▶ Text for analysis:
──────────────────────────────

Anyway my most anticipated foal in 2009 would be the cross of my silver dapple stallion, Cross Countrys New Kid In Town(31") and my bay roan appaloosa mare, Risquefishers Winter Sky(30.75"). This will be Sky and Kids' first foal and it is due February/March 2009. If a filly I plan to keep it.

My second most anticipated foal of 2009 would be the cross of my grey pinto stallion, Goat Hills One For The Books(33") and the black bay mare, Cherokee Stables Ohso Dandy(36.5"). Dandy had such a gorgeous filly in 2008 that if she has a filly in 2009 I probably will keep it.


----------



## targetsmom (Dec 18, 2008)

Well, we bred our first mares in 2006 and haven't had a live foal yet, so if we get any live foal in 2009, it will be a miracle as far as we are concerned. And we have gotten so superstitious that I will not post pictures, or even let you know who might be bred. Please keep your fingers crossed for us.


----------



## Maple Hollow Farm (Dec 18, 2008)

I am extremely excited for all of my coming foals! These are going to be the first foals I have ever had on my property.

I have a two mares bred to my stallion Maple Hollows Sir Spot






They are NW Teeny Dutchess (Foxy) Picture is from when I first got her she looks much better now!






and JLLs Dakota Rose (Dakota)

──────────────────────────────

▶ Dataset content:
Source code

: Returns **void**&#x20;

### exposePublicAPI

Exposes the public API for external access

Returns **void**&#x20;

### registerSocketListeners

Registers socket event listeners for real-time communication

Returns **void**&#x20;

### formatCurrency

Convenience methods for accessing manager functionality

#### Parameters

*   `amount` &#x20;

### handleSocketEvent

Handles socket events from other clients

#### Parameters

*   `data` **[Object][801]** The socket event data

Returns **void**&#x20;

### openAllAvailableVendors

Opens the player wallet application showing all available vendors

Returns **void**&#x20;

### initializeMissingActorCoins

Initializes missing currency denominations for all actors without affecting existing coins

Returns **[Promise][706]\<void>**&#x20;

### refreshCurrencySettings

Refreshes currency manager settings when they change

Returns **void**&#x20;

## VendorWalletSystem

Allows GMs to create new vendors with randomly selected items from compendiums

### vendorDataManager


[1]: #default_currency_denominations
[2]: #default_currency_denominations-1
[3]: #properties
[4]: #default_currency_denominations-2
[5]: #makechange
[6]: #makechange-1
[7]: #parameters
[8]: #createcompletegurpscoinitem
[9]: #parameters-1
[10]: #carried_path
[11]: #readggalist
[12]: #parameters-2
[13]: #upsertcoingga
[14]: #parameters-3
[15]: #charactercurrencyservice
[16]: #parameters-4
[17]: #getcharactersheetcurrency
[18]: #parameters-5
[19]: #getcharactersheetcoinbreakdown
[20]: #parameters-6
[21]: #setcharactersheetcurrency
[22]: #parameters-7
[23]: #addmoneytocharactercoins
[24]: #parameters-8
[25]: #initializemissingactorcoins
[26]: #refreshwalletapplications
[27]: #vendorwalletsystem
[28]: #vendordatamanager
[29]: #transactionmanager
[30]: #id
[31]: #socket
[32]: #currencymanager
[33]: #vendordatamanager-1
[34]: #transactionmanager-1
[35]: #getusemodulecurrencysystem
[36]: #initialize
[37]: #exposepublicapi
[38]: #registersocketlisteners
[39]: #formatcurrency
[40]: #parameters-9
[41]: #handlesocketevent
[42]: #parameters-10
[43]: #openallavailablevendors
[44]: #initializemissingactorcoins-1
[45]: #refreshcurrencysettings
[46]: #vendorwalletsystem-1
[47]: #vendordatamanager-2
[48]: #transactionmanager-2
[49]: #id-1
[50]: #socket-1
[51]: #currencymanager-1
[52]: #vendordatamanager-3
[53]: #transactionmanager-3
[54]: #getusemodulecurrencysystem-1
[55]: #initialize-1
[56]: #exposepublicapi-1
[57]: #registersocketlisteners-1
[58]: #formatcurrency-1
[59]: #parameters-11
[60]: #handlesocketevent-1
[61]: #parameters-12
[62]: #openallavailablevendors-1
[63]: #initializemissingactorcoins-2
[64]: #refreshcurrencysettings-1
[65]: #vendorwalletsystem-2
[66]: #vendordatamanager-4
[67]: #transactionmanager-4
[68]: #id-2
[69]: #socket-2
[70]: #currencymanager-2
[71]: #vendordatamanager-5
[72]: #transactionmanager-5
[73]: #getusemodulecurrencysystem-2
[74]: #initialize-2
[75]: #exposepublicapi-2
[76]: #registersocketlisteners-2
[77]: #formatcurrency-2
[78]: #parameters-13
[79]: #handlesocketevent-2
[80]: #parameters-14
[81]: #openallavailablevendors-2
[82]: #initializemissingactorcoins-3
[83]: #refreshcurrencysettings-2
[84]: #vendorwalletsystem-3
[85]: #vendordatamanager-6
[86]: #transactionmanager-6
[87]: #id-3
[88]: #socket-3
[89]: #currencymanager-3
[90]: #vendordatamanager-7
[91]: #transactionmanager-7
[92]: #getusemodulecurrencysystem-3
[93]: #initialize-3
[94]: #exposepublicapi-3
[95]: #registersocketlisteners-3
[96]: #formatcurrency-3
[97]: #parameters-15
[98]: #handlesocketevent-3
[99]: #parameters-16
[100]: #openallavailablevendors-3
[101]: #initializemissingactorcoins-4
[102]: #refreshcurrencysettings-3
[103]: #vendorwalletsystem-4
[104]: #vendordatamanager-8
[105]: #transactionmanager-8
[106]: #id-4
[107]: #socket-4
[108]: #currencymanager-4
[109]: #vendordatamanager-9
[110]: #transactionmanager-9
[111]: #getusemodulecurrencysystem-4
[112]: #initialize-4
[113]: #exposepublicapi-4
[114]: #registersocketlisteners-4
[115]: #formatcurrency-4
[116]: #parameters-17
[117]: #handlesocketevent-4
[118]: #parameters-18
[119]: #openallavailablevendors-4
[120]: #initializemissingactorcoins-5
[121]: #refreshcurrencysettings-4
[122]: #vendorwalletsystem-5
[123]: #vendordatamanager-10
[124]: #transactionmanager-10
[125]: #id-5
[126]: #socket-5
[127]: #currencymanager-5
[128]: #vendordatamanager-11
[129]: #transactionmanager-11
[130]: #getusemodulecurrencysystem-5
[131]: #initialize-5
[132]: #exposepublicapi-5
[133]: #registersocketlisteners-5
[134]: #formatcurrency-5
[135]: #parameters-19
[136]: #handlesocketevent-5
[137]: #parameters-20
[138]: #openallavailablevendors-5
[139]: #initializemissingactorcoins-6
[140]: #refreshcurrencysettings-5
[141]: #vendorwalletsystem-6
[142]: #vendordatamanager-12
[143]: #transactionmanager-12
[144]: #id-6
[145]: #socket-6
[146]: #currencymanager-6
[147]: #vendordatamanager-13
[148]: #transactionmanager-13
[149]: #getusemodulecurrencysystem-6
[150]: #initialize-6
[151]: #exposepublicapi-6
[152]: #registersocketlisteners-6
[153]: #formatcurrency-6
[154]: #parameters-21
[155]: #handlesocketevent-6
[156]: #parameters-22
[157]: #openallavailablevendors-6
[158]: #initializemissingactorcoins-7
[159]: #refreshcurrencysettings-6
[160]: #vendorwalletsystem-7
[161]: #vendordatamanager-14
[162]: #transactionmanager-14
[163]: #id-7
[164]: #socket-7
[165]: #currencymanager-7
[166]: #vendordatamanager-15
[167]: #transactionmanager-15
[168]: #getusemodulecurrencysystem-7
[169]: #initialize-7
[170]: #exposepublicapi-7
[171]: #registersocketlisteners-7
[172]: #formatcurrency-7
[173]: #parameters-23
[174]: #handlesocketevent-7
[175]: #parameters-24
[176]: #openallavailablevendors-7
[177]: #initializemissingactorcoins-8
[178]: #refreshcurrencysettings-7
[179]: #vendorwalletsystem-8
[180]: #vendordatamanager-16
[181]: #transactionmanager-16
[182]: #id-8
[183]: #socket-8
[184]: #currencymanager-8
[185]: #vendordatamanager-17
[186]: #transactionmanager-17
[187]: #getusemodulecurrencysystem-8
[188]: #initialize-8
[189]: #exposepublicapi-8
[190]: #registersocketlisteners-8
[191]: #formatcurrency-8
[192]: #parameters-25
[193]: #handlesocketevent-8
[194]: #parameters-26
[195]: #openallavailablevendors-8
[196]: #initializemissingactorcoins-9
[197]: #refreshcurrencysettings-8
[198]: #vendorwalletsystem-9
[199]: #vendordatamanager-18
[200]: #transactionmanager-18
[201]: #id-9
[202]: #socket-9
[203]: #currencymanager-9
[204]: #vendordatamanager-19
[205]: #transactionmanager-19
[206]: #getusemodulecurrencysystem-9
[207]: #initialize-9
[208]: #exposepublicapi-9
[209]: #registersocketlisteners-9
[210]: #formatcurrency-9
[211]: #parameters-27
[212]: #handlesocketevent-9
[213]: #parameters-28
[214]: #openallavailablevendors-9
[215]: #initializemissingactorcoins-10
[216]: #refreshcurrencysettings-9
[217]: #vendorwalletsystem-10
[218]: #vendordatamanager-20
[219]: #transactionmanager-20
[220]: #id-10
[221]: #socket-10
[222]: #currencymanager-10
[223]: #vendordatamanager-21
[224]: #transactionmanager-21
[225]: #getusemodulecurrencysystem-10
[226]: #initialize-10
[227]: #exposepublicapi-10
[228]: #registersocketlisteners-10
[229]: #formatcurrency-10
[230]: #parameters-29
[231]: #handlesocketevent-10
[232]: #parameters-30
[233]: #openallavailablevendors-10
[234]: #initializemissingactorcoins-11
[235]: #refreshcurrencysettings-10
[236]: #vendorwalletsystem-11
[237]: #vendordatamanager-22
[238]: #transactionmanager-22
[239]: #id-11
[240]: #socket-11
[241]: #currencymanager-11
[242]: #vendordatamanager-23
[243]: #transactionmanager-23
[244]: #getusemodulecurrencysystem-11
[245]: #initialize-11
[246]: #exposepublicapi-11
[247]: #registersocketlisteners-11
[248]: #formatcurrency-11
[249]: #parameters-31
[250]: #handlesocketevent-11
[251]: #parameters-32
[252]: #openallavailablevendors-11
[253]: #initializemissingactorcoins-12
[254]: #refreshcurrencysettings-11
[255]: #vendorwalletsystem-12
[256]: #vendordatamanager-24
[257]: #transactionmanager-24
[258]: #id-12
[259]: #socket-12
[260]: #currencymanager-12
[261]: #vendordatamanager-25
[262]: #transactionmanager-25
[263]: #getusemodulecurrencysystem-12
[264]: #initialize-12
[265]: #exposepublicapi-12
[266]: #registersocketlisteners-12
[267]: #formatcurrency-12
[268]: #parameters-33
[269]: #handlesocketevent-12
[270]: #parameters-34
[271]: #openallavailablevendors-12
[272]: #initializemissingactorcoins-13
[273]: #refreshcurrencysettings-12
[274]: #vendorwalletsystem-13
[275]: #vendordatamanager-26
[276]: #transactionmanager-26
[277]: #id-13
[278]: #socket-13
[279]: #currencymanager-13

──────────────────────────────

▶ Activity: Print everything in the foal thread from "## Maple Hollow" down to "much better now!", word for word.

▶ Your response:
## Maple Hollow Farm (Dec 18, 2008)

I am extremely excited for all of my coming foals! These are going to be the first foals I have ever had on my property.

I have a two mares bred to my stallion Maple Hollows Sir Spot






They are NW Teeny Dutchess (Foxy) Picture is from when I first got her she looks much better now!